Where “Gone Home” Went Wrong

By | September 2, 2013 | 1 Comments

SPOILERS: There are many. If you’re foolish enough to fear spoilers, don’t read this. YE BEEN WARNED.

gh1So, Gone Home is a video game. Maybe you’ve heard of it, either because of its shocking nature as a first-person game created by some of the folks who worked on Bioshock that doesn’t have any guns, monsters, or action gameplay of any kind, or because of it’s storyline involving a teenage girl realizing she is gay and finding her first love. Or maybe you haven’t heard of it, because unlike me you have better things to do.

So, if you haven’t heard of it, here’s the basic rundown: It’s first-person, as I said, so you see everything as if you were there walking around. You do have a character, a college-age girl home from a year abroad in Europe only to discover the new house your family moved into is empty, your family missing, and all sorts of mysterious clues scattered everywhere. The point of the game is to figure out where your family is.

gh2Here I will spoil it all for you, because I must: You slowly discover, after wandering the house and finding keys and newspaper clippings and concert tickets and listening to audio journals your kid sister left behind, that your parents are off at couples counseling and your little sister has run away with her girlfriend.

That’s it.

In other words, presumably in the game’s universe your parents return the next morning, y’all call the cops on your sister, and a few hours later she’s being yelled at extensively.

gh3Now, see, I don’t object to the lack of action game dynamics here – I personally love exploration games like this. I would have liked to see more puzzles – there are almost none in Gone Home – but I can live without puzzles if there’s a good story being pieced together. And lord knows I don’t object to the LBGT aspect of the story. Good for virtual Sam finding her lesbian groove and all that. What I object to is the godawfulness of the story.
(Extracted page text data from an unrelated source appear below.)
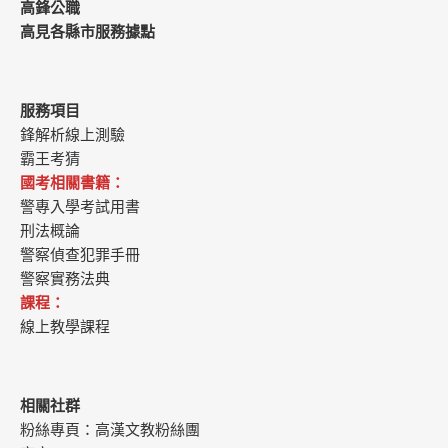
高鋒公職
高見各縣市服務據點
服務項目
鋒解析線上測驗
霸王考猜
國考相關書籍：
警專入學考試用書
刑法概論
警察偵查犯罪手冊
警察實務法典
課程：
線上教學課程
相關社群
粉絲專頁：
高漢文教粉絲團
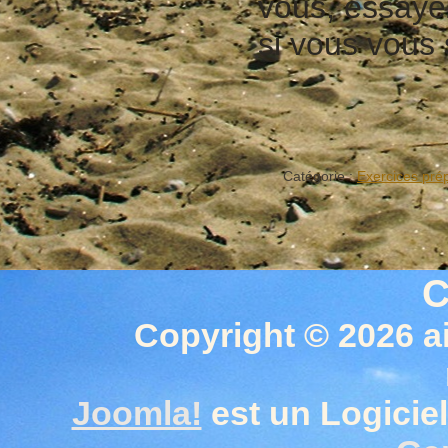
vous, essaye
si vous vous 
Catégorie :
Exercices prép
C
Copyright © 2026 a
Joomla!
est un Logiciel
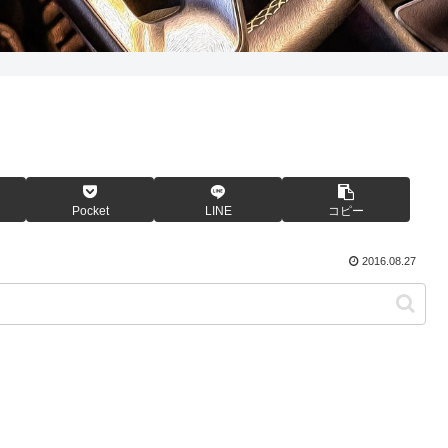
Pocket
LINE
コピー
2016.08.27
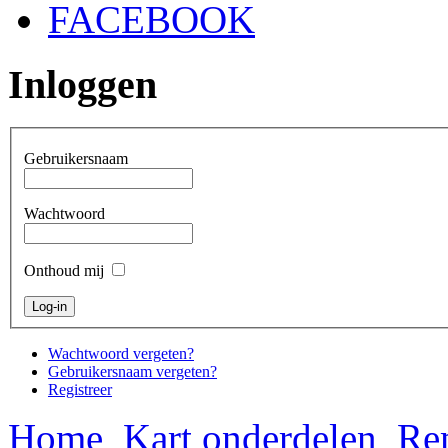
FACEBOOK
Inloggen
Gebruikersnaam
Wachtwoord
Onthoud mij
Wachtwoord vergeten?
Gebruikersnaam vergeten?
Registreer
Home
Kart onderdelen
Re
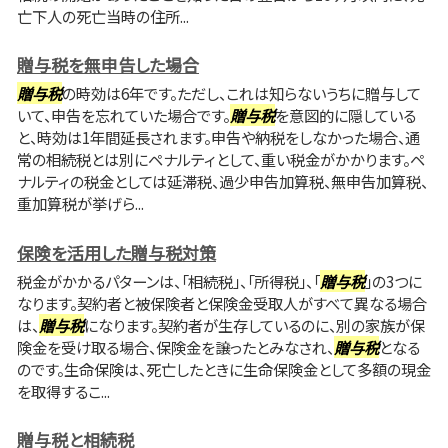
亡下人の死亡当時の住所...
贈与税を無申告した場合
贈与税
の時効は6年です。ただし、これは知らないうちに贈与して
いて、申告を忘れていた場合です。
贈与税
を意図的に隠している
と、時効は1年間延長されます。申告や納税をしなかった場合、通
常の相続税とは別にペナルティとして、重い税金がかかります。ペ
ナルティの税金としては延滞税、過少申告加算税、無申告加算税、
重加算税が挙げら...
保険を活用した贈与税対策
税金がかかるパターンは、「相続税」、「所得税」、「
贈与税
」の3つに
なります。契約者と被保険者と保険金受取人がすべて異なる場合
は、
贈与税
になります。契約者が生存しているのに、別の家族が保
険金を受け取る場合、保険金を譲ったとみなされ、
贈与税
となる
のです。生命保険は、死亡したときに生命保険金として多額の現金
を取得するこ...
贈与税と相続税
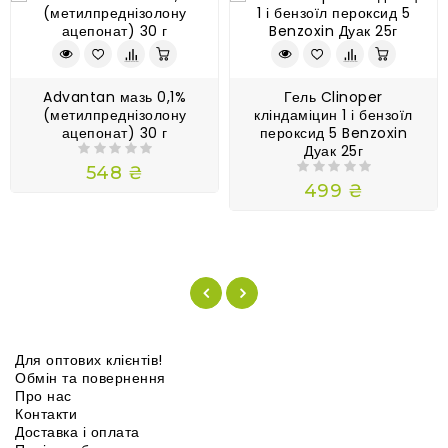
Advantan мазь 0,1%
Гель Clinoper
(метилпреднізолону
кліндаміцин 1 і бензоїл
ацепонат) 30 г
пероксид 5 Benzoxin
Дуак 25г
548 ₴
499 ₴
Для оптових клієнтів!
Обмін та повернення
Про нас
Контакти
Доставка і оплата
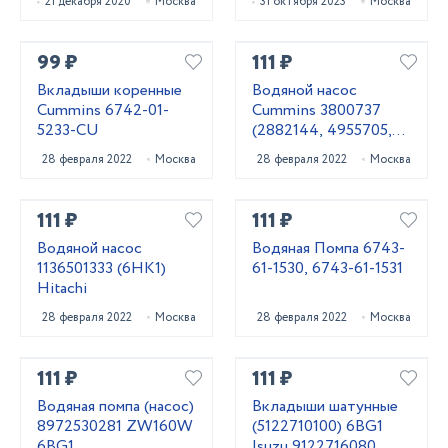
21 декабря 2020
Москва
31 октября 2023
Москва
99 ₽
111 ₽
Вкладыши коренные
Водяной насос
Cummins 6742-01-
Cummins 3800737
5233-CU
(2882144, 4955705,
3803403, 3803260)
28 февраля 2022
Москва
28 февраля 2022
Москва
111 ₽
111 ₽
Водяной насос
Водяная Помпа 6743-
1136501333 (6HK1)
61-1530, 6743-61-1531
Hitachi
28 февраля 2022
Москва
28 февраля 2022
Москва
111 ₽
111 ₽
Водяная помпа (насос)
Вкладыши шатунные
8972530281 ZW160W
(5122710100) 6BG1
6BG1
Isuzu 9122716080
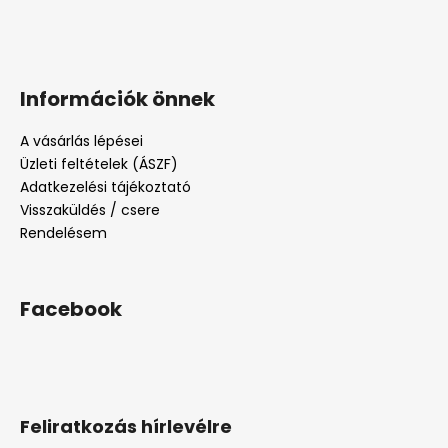
Információk önnek
A vásárlás lépései
Üzleti feltételek (ÁSZF)
Adatkezelési tájékoztató
Visszaküldés / csere
Rendelésem
Facebook
Feliratkozás hírlevélre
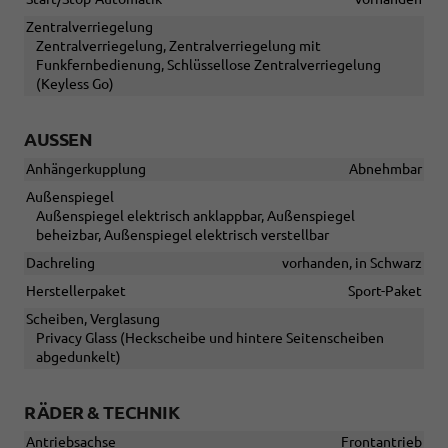
Zentralverriegelung
Zentralverriegelung, Zentralverriegelung mit
Funkfernbedienung, Schlüssellose Zentralverriegelung
(Keyless Go)
AUSSEN
Anhängerkupplung
Abnehmbar
Außenspiegel
Außenspiegel elektrisch anklappbar, Außenspiegel
beheizbar, Außenspiegel elektrisch verstellbar
Dachreling
vorhanden, in Schwarz
Herstellerpaket
Sport-Paket
Scheiben, Verglasung
Privacy Glass (Heckscheibe und hintere Seitenscheiben
abgedunkelt)
RÄDER & TECHNIK
Antriebsachse
Frontantrieb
As others have pointed out, there’s another story – the “C” storyline after Sam’s and your parents’ – that’s potentially more interesting: Your Great Uncle Oscar, whose death bequeathed the house to your father, closed his business and became a recluse 30 years before under unusual circumstances. There’s some reason to think he’s haunting the house, in fact. While his story is never explicitly spelled out for you, you can put some of it together from context (this game excels at contextual clues): Uncle Oscar probably molested your father thirty years before, and felt such shame that he closed his business and locked himself up in his house for the last three decades of his life.

gh4It all comes to naught: There is no haunting; all the ghost stuff is teenage fun between Sam and her girlfriend. It’s just a lark. The entire story is literally that your parents went off to couples counseling, your sister ran away from home, and you came in a day early and no one knew to expect you. Everything else is just atmosphere and misdirection.

And I can handle that. If the story was great, I could be happy with that. There’s a point near the end of the game when you finally locate a key to the attic door and go up there. It’s ringed in red Xmas lights and its creepy as hell. And at that moment, if something Great had happened, I would have been ready to be blown away by it.

Nothing great happened.

Now, to be fair, if this were a novel there would likely be all sorts of amazing writing, perceptive observations, turns of phrase, and amazing imagery that would carry this through. And maybe it could be argued that the amazing level of graphical detail in this game is on par with that. I mean, you get the feeling you know these people despite there being zero Non-Player Characters in the game – you meet no one, speak to no one, interact with no one – and that is quite a feat. There are whole cassette tapes of music (the game is set in 1995, most likely because the game’s creators grew up in that decade, and also to avoid the cell phone problem – I mean, if you had a cell phone, why not just call your Mom’s cell, or your sister’s, and ask what’s going on? Total gameplay time: One minute. But I digress.), zines, magazine covers, school assignments, letters, postcards, vinyl records, books – I mean, the level of detail in this game is impressive.

And that’s why I don’t really buy the graphics and detail being the same as writing in a novel – because there is a lot of bullshit in this game. For example, you can pick up a lot of things, like tissue boxes. You can pick up like a dozen tissue boxes as you walk around. None of them do anything or mean anything. They are just there – possibly to make you think you can do something with them in a complex attempt at misdirection that gets old really, really fast.

So yes: Impressive detail. Very empty detail in some ways. And so I must grade the story in Gone Home as Suck.

Which is too bad. The same bones of story could have been dressed up into something really affecting and interesting – and not necessarily with suicide and doom and ghosts. Just something more than the simplistic story we got.

If Gone Home were $5 I’d recommend you buy it and play it just to experience it – it is well done, in many technical ways. For $20 I think you can wait a year or two – or wait for someone else to come along and take the same basic idea and do something truly great with it.

One Comment

  • Gotta agree, for the most part. I liked the slow reveal, but the end was sort of just there. Though I was actually fearful by the end I’d get to the attic and find out Sam had killed herself in grief.

    When I finished it (in less than 3 hours), I was thinking how neat it would work as an engine for a series of interactive murder mystery stories. Something with more meat to the plot.